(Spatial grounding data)
======

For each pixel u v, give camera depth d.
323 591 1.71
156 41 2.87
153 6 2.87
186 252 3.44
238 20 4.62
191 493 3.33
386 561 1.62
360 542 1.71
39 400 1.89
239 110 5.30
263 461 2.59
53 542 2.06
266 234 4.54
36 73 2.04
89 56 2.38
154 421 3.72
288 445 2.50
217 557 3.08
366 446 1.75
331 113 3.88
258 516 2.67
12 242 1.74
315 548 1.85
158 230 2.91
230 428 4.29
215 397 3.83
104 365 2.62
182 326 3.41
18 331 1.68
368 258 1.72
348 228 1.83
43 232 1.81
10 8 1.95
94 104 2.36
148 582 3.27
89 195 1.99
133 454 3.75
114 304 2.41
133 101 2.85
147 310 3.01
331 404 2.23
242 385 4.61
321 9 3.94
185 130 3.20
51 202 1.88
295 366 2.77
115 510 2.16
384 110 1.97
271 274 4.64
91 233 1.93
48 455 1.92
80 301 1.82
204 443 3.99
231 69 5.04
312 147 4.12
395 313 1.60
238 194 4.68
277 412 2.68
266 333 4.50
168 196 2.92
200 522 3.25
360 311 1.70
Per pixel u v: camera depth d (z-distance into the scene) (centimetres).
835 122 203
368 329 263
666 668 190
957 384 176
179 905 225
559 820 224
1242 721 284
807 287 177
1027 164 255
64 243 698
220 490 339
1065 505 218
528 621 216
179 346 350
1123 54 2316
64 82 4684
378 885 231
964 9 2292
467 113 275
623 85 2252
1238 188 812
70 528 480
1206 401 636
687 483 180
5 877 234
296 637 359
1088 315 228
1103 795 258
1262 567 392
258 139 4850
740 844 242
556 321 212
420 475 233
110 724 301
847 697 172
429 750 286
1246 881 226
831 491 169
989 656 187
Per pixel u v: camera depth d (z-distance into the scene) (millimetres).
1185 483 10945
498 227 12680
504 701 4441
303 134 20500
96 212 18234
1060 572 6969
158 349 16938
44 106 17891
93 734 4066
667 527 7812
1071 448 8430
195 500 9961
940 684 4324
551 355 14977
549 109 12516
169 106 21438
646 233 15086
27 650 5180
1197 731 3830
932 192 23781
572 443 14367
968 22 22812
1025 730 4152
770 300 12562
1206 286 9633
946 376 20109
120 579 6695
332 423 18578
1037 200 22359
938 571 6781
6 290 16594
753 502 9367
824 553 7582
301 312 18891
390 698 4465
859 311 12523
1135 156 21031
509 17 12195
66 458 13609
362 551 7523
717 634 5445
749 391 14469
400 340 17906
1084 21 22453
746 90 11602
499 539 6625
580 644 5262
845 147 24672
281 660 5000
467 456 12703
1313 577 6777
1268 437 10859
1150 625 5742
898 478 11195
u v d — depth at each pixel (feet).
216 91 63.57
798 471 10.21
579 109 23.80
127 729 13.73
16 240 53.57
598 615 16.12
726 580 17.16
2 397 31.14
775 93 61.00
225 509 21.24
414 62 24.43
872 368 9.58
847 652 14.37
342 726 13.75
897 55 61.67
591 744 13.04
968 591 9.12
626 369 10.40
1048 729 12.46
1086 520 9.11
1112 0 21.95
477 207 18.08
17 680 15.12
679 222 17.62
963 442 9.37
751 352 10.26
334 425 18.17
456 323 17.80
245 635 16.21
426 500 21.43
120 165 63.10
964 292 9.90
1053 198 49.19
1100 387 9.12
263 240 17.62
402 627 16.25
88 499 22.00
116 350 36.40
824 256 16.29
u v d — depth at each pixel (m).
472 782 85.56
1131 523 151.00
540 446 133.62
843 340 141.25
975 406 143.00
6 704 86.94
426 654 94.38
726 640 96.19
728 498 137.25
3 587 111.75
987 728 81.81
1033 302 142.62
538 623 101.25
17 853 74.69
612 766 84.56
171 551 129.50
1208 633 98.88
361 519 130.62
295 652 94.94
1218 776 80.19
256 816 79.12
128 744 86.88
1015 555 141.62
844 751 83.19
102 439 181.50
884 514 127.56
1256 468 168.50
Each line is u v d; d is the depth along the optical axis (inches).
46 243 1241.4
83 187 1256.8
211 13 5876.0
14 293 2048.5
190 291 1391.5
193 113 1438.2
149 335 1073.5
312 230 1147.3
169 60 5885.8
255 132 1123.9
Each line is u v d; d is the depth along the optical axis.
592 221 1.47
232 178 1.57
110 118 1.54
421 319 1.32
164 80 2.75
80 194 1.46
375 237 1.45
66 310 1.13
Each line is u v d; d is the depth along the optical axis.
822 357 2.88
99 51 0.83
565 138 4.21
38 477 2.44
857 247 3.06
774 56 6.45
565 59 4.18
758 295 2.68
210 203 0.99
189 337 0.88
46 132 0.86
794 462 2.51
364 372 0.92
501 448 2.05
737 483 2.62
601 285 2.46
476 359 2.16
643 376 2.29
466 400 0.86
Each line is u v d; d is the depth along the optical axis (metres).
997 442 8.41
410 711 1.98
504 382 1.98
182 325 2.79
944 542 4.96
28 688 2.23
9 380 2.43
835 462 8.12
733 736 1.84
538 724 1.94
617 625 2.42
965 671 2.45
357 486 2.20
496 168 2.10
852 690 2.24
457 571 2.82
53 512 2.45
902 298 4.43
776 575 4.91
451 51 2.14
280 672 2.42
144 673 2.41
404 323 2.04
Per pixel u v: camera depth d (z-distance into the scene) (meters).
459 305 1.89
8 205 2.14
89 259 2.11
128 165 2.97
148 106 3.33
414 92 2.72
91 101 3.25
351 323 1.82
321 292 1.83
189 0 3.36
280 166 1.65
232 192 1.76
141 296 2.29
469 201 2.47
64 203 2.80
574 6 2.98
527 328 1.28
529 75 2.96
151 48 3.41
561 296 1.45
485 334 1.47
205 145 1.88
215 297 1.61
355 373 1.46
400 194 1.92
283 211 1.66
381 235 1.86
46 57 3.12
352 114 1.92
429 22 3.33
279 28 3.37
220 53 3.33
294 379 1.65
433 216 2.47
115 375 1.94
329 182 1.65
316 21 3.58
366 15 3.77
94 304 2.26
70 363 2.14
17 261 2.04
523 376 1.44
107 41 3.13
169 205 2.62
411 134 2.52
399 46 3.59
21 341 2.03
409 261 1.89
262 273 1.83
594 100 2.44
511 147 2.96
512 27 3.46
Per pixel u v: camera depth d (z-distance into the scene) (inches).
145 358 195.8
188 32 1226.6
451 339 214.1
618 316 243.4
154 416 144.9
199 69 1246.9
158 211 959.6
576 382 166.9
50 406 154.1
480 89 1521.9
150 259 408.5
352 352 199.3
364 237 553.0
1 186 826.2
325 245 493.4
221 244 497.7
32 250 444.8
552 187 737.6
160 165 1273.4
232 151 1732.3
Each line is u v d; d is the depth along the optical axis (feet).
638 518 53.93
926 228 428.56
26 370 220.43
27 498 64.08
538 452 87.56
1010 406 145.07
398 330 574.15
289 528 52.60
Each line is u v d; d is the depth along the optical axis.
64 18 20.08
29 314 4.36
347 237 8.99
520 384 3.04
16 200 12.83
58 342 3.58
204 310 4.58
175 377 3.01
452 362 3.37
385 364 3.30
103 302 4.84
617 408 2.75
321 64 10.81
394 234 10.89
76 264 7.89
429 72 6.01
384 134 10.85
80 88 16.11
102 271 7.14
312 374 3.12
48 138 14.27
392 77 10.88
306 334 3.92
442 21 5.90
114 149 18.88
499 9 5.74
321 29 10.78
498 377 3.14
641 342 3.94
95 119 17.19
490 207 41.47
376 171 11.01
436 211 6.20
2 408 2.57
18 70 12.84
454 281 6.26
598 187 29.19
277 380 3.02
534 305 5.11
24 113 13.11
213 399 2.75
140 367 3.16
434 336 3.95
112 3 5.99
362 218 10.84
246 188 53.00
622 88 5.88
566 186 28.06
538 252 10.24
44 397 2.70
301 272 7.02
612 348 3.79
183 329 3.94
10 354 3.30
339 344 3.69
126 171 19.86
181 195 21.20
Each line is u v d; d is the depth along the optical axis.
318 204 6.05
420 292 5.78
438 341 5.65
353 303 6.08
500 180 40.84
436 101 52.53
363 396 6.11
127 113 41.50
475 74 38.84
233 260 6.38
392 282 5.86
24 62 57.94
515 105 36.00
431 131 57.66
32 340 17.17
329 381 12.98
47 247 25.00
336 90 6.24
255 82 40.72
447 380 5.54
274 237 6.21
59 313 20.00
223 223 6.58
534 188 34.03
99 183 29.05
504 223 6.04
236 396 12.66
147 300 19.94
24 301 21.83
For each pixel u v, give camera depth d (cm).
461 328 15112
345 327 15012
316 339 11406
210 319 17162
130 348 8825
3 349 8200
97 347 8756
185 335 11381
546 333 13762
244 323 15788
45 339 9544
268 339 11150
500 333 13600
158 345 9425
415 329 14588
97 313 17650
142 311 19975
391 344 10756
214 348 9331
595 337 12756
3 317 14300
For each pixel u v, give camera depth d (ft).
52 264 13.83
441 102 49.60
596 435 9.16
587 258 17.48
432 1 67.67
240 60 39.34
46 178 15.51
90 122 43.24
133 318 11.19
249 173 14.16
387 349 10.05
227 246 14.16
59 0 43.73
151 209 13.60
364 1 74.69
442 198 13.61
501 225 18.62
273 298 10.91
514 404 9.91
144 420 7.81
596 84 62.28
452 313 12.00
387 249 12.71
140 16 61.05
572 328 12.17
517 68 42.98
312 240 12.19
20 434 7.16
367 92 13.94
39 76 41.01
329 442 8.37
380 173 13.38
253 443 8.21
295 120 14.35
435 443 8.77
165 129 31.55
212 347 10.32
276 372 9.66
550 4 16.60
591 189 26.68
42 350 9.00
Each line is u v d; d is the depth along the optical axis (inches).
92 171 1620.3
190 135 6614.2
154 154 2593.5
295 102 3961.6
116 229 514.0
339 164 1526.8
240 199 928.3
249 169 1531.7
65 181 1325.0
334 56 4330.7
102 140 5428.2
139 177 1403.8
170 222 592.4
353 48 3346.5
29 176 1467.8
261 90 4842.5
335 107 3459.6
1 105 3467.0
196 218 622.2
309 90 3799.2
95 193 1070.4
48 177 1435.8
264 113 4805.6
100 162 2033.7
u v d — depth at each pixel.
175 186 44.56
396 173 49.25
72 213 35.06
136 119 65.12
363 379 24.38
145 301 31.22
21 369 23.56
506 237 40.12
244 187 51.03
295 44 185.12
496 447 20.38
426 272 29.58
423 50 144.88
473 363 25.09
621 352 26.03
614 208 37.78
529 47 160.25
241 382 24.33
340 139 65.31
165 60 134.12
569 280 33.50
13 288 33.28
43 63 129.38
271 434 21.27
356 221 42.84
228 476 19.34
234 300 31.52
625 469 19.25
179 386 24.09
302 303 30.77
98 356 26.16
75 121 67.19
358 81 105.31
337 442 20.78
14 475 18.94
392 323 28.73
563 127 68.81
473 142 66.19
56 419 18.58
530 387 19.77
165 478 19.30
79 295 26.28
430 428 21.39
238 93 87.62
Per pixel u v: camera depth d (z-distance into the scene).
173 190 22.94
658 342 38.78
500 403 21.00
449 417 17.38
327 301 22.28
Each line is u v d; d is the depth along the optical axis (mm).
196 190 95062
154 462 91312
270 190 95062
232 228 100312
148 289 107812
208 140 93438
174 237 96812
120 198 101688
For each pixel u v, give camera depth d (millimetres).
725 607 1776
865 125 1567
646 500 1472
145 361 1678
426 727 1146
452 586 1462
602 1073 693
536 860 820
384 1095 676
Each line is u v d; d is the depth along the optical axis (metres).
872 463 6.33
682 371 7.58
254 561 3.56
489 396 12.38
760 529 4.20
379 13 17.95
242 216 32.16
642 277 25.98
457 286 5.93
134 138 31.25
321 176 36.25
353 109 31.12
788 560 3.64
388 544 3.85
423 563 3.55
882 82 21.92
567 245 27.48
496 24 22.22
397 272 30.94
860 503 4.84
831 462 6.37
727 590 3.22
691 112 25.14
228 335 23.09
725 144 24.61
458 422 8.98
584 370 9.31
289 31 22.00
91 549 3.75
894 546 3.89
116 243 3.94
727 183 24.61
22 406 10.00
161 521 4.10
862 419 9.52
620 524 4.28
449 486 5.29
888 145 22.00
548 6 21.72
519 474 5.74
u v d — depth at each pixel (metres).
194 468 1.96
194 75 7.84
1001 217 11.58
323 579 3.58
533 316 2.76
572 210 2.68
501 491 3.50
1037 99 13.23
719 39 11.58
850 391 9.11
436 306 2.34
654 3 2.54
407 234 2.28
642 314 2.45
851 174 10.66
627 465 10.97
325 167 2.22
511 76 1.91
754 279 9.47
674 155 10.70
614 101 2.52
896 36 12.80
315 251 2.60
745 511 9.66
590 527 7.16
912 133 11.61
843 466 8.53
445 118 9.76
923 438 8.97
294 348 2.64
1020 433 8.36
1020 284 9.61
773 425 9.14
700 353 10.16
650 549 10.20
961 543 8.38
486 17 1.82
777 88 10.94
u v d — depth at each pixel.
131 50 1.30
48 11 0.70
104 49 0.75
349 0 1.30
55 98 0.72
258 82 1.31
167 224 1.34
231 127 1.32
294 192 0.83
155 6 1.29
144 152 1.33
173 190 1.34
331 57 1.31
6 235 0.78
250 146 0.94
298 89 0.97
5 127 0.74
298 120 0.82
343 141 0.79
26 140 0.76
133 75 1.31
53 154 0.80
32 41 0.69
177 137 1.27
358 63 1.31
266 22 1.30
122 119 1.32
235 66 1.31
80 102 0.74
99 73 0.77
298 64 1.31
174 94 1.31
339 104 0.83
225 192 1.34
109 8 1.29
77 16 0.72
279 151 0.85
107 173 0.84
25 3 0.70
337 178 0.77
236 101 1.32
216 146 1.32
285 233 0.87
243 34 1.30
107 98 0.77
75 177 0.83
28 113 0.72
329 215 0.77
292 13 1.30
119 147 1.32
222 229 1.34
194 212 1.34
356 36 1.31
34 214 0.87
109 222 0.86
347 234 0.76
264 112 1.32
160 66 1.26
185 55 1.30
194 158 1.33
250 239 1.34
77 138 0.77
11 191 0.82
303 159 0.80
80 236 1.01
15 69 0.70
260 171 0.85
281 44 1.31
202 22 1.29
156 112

======

§ **Task goal**
Copy the entries above exactly, but only from the line holding "332 423 18578" through the line holding "679 222 17.62", both included.

§ **Written solution**
332 423 18578
1037 200 22359
938 571 6781
6 290 16594
753 502 9367
824 553 7582
301 312 18891
390 698 4465
859 311 12523
1135 156 21031
509 17 12195
66 458 13609
362 551 7523
717 634 5445
749 391 14469
400 340 17906
1084 21 22453
746 90 11602
499 539 6625
580 644 5262
845 147 24672
281 660 5000
467 456 12703
1313 577 6777
1268 437 10859
1150 625 5742
898 478 11195
u v d — depth at each pixel (feet).
216 91 63.57
798 471 10.21
579 109 23.80
127 729 13.73
16 240 53.57
598 615 16.12
726 580 17.16
2 397 31.14
775 93 61.00
225 509 21.24
414 62 24.43
872 368 9.58
847 652 14.37
342 726 13.75
897 55 61.67
591 744 13.04
968 591 9.12
626 369 10.40
1048 729 12.46
1086 520 9.11
1112 0 21.95
477 207 18.08
17 680 15.12
679 222 17.62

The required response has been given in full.